Palm oil plays an important role in ensuring food security. Through the industries’ research and development efforts, and investments in advanced technology, the Malaysian palm oil industry can provide the balance between meeting increasing demand and achieving it with as little environmental impact as possible.
What is food security? According to the FAO, food security exists when all people, at all times, have physical and economic access to sufficient, safe and nutritious food to meet their dietary needs and food preferences for an active and healthy life.
In 1999, per capita consumption of fats and oils in food products totaled 31 kilograms.
If world population increases by 80 million per year – there will be an additional demand of 2.5 million tonnes that need to be fulfilled. While 31 kilograms per person, is a global average – there is nothing to indicate that this historical increase in usage has not, and will not, continue in the future.

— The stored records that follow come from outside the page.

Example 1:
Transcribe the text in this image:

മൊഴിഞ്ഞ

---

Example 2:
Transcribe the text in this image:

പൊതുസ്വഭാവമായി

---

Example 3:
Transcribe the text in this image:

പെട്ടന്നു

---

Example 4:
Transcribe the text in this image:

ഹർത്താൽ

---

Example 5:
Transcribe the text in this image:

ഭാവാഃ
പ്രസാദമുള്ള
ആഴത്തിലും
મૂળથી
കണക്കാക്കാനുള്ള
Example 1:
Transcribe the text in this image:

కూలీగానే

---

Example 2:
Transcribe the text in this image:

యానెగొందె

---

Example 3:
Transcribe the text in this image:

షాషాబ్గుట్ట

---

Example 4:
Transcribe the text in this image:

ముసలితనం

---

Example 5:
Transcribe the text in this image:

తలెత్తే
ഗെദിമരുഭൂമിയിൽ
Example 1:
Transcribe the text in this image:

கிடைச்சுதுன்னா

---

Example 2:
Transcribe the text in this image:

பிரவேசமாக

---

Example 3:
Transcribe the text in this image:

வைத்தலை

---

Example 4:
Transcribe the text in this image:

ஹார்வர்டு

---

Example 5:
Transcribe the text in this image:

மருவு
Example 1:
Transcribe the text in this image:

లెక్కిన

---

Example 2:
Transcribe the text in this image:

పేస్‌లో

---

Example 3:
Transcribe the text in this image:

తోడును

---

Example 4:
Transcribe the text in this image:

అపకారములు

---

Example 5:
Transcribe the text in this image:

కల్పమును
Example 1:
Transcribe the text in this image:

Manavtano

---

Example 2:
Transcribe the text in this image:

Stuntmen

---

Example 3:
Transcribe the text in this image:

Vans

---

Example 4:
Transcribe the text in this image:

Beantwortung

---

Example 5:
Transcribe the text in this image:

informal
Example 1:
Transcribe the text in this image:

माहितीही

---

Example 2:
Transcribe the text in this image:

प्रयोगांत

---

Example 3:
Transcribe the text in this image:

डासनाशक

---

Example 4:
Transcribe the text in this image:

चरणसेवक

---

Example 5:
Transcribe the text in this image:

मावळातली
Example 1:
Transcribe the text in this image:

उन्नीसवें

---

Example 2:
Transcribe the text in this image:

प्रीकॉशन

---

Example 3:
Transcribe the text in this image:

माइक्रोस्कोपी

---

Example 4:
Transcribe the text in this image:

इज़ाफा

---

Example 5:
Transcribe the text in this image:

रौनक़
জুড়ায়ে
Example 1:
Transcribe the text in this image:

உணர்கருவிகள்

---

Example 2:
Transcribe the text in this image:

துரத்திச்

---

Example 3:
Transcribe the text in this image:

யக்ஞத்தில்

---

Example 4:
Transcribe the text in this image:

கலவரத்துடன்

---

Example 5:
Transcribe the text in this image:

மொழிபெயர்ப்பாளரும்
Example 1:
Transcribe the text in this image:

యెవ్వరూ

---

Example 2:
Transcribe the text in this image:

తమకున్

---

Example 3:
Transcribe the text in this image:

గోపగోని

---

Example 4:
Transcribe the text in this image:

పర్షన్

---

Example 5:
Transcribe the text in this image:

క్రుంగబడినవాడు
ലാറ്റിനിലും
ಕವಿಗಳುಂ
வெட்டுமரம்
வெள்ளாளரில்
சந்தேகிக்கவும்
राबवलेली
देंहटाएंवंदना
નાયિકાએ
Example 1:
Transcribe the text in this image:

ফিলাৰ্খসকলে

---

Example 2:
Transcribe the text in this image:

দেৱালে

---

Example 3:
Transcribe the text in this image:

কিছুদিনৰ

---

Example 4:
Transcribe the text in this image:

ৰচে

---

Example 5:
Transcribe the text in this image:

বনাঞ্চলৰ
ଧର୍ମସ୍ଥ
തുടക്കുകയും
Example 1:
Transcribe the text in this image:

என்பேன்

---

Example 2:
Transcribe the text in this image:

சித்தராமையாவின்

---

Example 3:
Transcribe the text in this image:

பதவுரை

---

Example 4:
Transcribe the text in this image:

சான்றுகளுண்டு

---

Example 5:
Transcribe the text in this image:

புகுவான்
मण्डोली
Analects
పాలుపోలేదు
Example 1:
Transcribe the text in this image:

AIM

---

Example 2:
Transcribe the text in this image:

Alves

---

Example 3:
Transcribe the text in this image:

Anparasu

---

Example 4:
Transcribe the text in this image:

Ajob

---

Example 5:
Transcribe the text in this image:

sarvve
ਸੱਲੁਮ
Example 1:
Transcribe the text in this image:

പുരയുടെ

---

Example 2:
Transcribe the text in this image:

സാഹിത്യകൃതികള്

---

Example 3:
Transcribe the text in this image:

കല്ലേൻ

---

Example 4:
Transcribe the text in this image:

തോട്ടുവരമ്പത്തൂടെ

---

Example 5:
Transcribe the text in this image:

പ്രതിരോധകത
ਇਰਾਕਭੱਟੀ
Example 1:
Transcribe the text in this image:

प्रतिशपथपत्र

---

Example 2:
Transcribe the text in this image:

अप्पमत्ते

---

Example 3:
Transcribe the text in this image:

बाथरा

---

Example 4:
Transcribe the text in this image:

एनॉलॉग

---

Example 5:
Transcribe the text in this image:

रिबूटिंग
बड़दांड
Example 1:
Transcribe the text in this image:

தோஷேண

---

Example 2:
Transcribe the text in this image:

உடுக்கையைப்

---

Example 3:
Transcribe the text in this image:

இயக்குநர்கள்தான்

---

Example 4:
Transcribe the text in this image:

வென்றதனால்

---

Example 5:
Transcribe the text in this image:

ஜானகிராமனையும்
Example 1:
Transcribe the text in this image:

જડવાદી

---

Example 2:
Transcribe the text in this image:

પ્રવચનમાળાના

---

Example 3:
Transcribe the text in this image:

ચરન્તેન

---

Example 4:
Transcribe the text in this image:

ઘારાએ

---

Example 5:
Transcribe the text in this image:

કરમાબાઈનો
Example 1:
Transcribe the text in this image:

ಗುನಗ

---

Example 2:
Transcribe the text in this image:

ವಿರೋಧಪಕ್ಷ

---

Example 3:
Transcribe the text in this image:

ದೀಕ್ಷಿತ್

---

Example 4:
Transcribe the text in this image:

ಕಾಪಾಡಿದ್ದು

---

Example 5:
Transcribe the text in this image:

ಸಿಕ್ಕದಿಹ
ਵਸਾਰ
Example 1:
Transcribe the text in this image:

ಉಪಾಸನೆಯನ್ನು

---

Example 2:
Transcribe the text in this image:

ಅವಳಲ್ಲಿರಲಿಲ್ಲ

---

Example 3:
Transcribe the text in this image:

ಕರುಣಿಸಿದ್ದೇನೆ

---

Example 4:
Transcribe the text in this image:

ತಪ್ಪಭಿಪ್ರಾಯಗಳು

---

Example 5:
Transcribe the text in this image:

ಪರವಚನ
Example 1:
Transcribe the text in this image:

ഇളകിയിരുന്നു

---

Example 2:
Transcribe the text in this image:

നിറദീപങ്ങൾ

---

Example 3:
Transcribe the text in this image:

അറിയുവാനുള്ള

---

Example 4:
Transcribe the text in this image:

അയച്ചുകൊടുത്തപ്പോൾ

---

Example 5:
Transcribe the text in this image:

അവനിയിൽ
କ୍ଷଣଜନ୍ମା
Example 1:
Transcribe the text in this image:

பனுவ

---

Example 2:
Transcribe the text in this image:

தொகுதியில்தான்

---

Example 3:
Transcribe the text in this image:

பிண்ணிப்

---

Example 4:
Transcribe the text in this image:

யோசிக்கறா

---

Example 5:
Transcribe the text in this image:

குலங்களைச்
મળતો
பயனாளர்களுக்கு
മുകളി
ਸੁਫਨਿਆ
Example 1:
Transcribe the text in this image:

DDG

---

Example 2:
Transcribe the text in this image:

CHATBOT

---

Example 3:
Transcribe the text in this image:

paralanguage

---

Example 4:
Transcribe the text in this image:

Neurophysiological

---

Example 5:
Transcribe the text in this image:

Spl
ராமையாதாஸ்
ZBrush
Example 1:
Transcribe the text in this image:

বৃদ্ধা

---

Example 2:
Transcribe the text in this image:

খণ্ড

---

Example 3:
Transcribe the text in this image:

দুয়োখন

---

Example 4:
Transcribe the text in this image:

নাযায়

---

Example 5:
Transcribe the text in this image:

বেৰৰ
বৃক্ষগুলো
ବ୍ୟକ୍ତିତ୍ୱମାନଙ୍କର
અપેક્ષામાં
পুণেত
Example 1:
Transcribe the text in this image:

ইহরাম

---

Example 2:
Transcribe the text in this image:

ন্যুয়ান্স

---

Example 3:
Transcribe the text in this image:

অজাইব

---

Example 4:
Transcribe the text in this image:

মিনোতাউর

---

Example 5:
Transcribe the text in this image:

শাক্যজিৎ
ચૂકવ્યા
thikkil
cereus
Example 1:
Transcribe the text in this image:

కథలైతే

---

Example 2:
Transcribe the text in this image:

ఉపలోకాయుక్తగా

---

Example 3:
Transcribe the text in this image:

That fulfillment is not possible without greater yields, which is why the Malaysian palm oil industry has invested heavily in ensuring that oil palm yields are increased. With land devoted for agriculture development becoming scarce, palm oil’s contribution to ensure food security will come from successful research carried out in Malaysia, whereby cloned oil palms, capable of producing 25 to 50 percent more fresh fruit bunch yield are already planted in the fields. As such, higher land productivity than that obtained currently, can be expected from oil palm in the future, without resorting to felling more new land.
Additionally, palm oil is a nutritious and calorie rich food. It has no trans fats, which scientists have learned can have harmful consequences when consumed in large amounts. As a result, the American Heart Association has consistently stated that trans-fats have a more harmful health impact than saturated fats. Many national and sub-national governments have restricted or banned the use of trans-fats as a result.